Efforts are being made to develop an effective vaccine for livestock. Some of the candidate antigens include FhCL1, FhCL2, FhPrx, FhLAP and FhHDM.95 FhLAP is one of the better studied antigens inducing protection in between 83% and 90% of livestock.96–98 However, no vaccine is now commercially available and further research is needed to achieve better and sustained responses.

Conclusions

Fascioliasis is a neglected zoonotic infection with a global distribution lacking a precise estimation of infection and disease burden.
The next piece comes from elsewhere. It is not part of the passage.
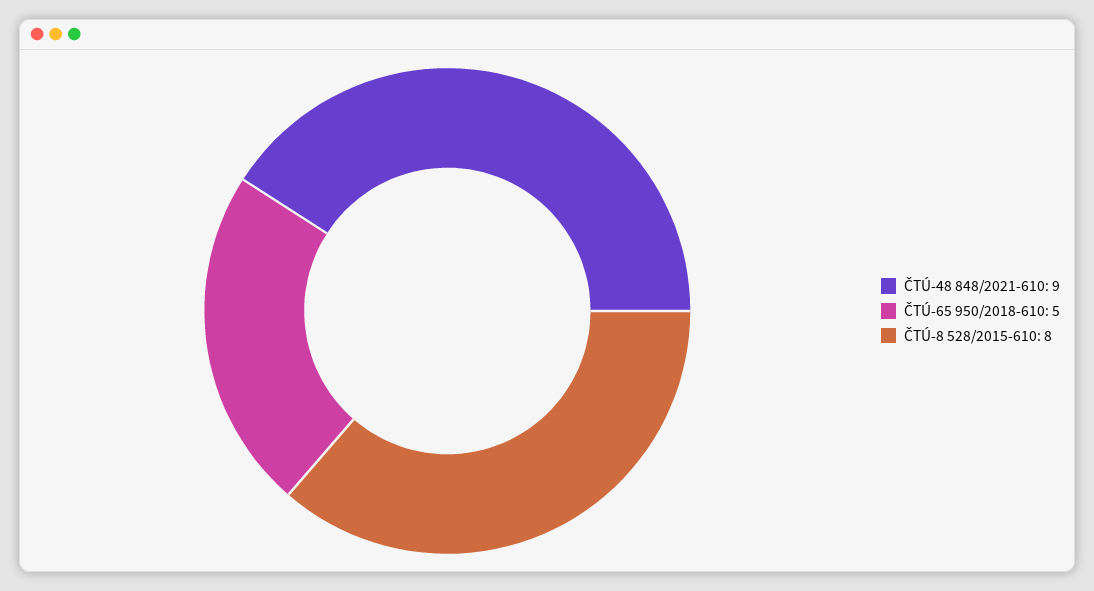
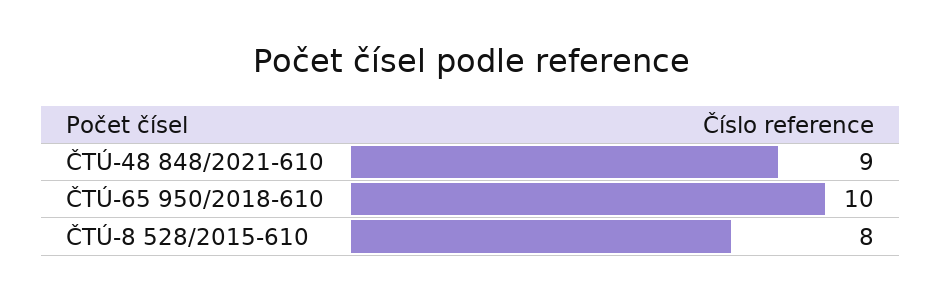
ČTÚ-65 950/2018-610: 5 -> 10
Fascioliasis in the asymptomatic, acute, and chronic forms is associated with short- and long-term impacts on human health. The complex pathophysiology of Fasciola infection in human may pose challenges for the diagnosis and management of the disease. However, once diagnosed, all the forms of the infection warrant treatment. The only drug recommended for treatment and control of fascioliasis in humans is triclabendazole. The emerging Fasciola resistance to triclabendazole in livestock and human constitutes a threat to the management of infected patients and the control in affected human populations. Further research is needed to understand the relationships of susceptible and resistant parasites with the intermediate, livestock, and human hosts. In addition, research on alternative drugs to treat human infection and/or overcome triclabendazole resistance is urgently needed.

Disclosure

The authors report no conflicts of interest for this work.